You will sew scrappy units together, ironing and trimming after each one, to build up a piece of scrappy fabric large enough for the item you want to sew.  For the card case, we need a piece at least 9" x 4 3/4"

Here is my finished scrappy fabric.

5.  You will need iron-on interfacing; light-weight Pellon is what I use:

You will also need a backing fabric for the card case.  I'm using plain blue fabric, cut larger than 9" x 4 3/4".
Cut pieces of Pellon to fit both fabrics, and iron it on now.

6.  Cut your patchwork fabric to the size needed for the card case:  9" x 4 3/4"

Leave your backing fabric larger.

7.  This is my interfaced patchwork fabric face-down on the backing fabric.  Sew all around the edge of the patchwork fabric, using a 1/4" seam, and leave a 3" gap unsewn for turning.

8.  Trim the excess backing fabric and turn the case right-side out.  Press.  To make the card case, you will need to fold the short sides in 1 1/2"--I have marked mine with pins.  Fold in and iron.

...but before I sew the flaps, I think I will add an elastic loop so I can close my card case with a button. I'm using a hair elastic.  Tape it about 1/3 from the bottom, and cut it off.  I'm going to cover the raw end of the elastic with a piece of scrap fabric.

I ironed Heat n Bond Lite to the back of my scrap piece so I could iron it in place over the elastic before I sew.  If you want a scrappier look, skip the Heat n Bond.

Sewing the elastic and patch in place. 

9.  Okay, NOW I'm ready to sew the flaps.  Fold the short sides in on the crease you have already ironed.  Top stitch very close to the edge, not more than 1/8".  Go from one end to the other, then sew the other side.  Be sure to backstitch and the beginning and end of each seam.

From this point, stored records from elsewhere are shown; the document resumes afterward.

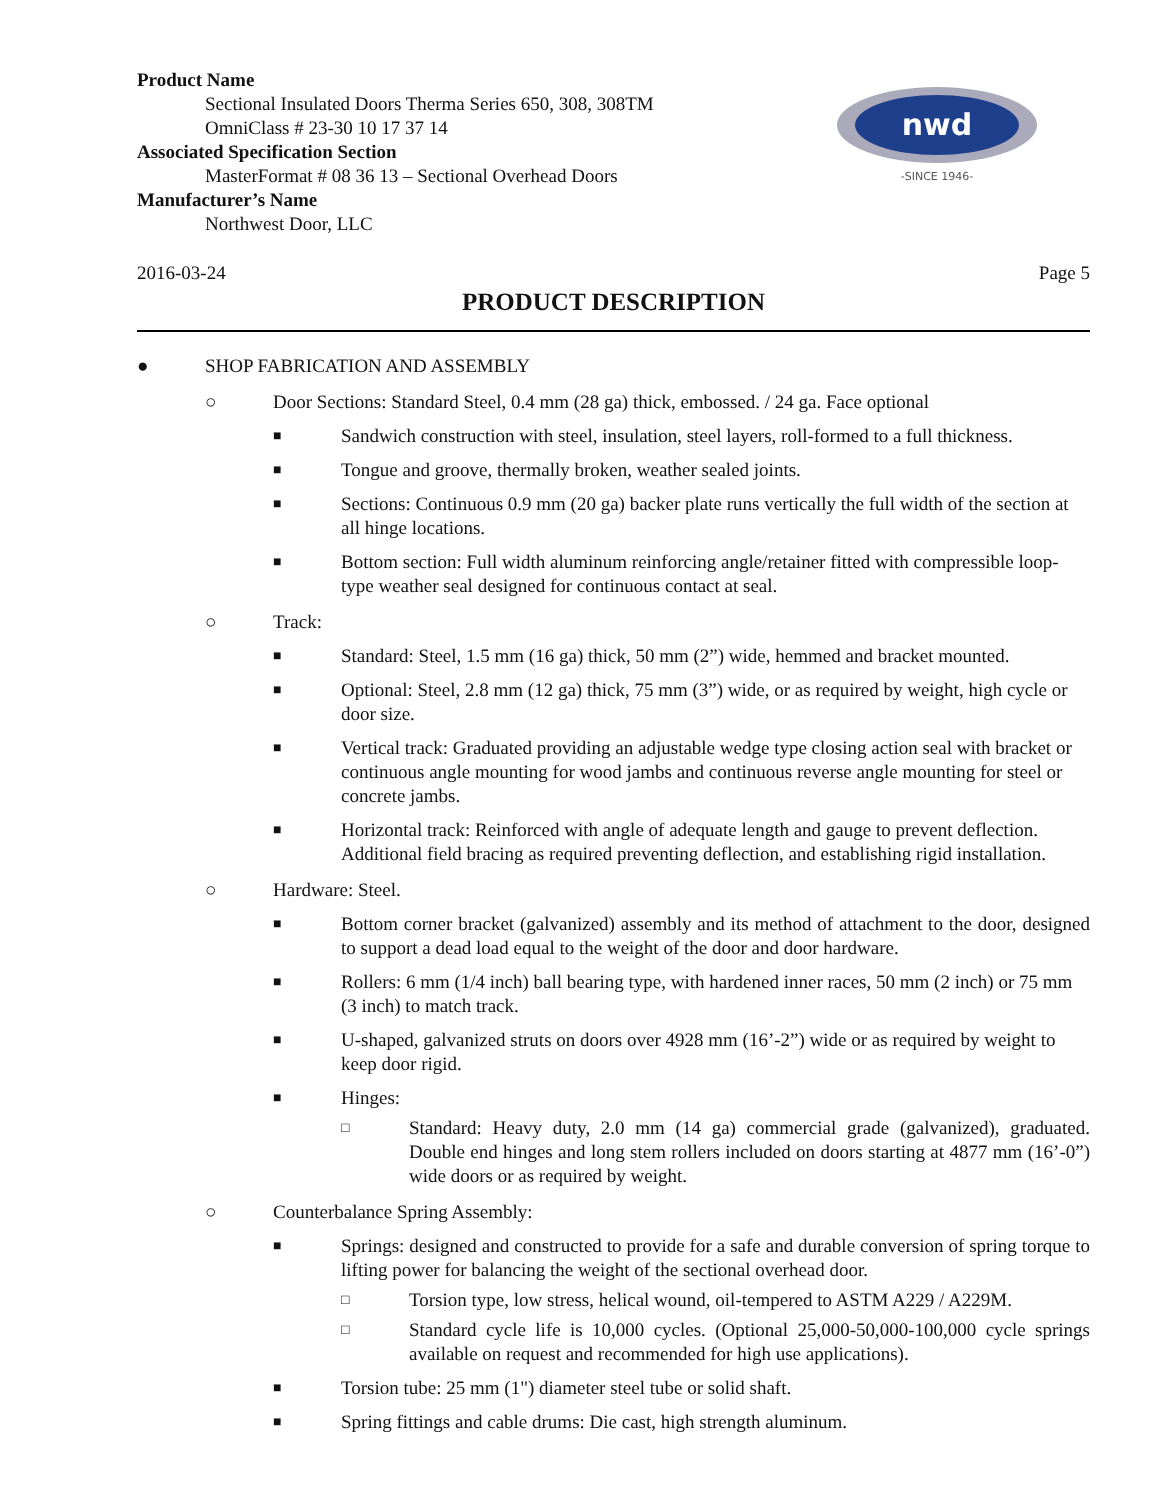nwd
-SINCE 1946-
Product Name
Sectional Insulated Doors Therma Series 650, 308, 308TM
OmniClass # 23-30 10 17 37 14
Associated Specification Section
MasterFormat # 08 36 13 – Sectional Overhead Doors
Manufacturer’s Name
Northwest Door, LLC
2016-03-24 Page 5
PRODUCT DESCRIPTION
● SHOP FABRICATION AND ASSEMBLY
○ Door Sections: Standard Steel, 0.4 mm (28 ga) thick, embossed. / 24 ga. Face optional
■ Sandwich construction with steel, insulation, steel layers, roll-formed to a full thickness.
■ Tongue and groove, thermally broken, weather sealed joints.
■ Sections: Continuous 0.9 mm (20 ga) backer plate runs vertically the full width of the section at all hinge locations.
■ Bottom section: Full width aluminum reinforcing angle/retainer fitted with compressible loop-type weather seal designed for continuous contact at seal.
○ Track:
■ Standard: Steel, 1.5 mm (16 ga) thick, 50 mm (2”) wide, hemmed and bracket mounted.
■ Optional: Steel, 2.8 mm (12 ga) thick, 75 mm (3”) wide, or as required by weight, high cycle or door size.
■ Vertical track: Graduated providing an adjustable wedge type closing action seal with bracket or continuous angle mounting for wood jambs and continuous reverse angle mounting for steel or concrete jambs.
■ Horizontal track: Reinforced with angle of adequate length and gauge to prevent deflection. Additional field bracing as required preventing deflection, and establishing rigid installation.
○ Hardware: Steel.
■ Bottom corner bracket (galvanized) assembly and its method of attachment to the door, designed to support a dead load equal to the weight of the door and door hardware.
■ Rollers: 6 mm (1/4 inch) ball bearing type, with hardened inner races, 50 mm (2 inch) or 75 mm (3 inch) to match track.
■ U-shaped, galvanized struts on doors over 4928 mm (16’-2”) wide or as required by weight to keep door rigid.
■ Hinges:
□ Standard: Heavy duty, 2.0 mm (14 ga) commercial grade (galvanized), graduated. Double end hinges and long stem rollers included on doors starting at 4877 mm (16’-0”) wide doors or as required by weight.
○ Counterbalance Spring Assembly:
■ Springs: designed and constructed to provide for a safe and durable conversion of spring torque to lifting power for balancing the weight of the sectional overhead door.
□ Torsion type, low stress, helical wound, oil-tempered to ASTM A229 / A229M.
□ Standard cycle life is 10,000 cycles. (Optional 25,000-50,000-100,000 cycle springs available on request and recommended for high use applications).
■ Torsion tube: 25 mm (1") diameter steel tube or solid shaft.
■ Spring fittings and cable drums: Die cast, high strength aluminum.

Sew on a button and fill with cards!

 Okay, here's the giveaway I mentioned:

Because I LOVE loyal readers, I will send you an envelope of scrap fabrics to get you started on your own scrappy patchwork!  Just do two little things:
1.  Post a comment below.  It can be about anything.
2.  Send me an e-mail (click on my name near my picture...there is an e-mail link on my profile page)--I will need you to send me your mailing address and color preference for your scraps (and Craftster username, if you are active on Craftster, so I will know you when I see you!)

Thanks so much for reading this!  I hope we get lots of you in the Scrap Happy Swap on Craftster!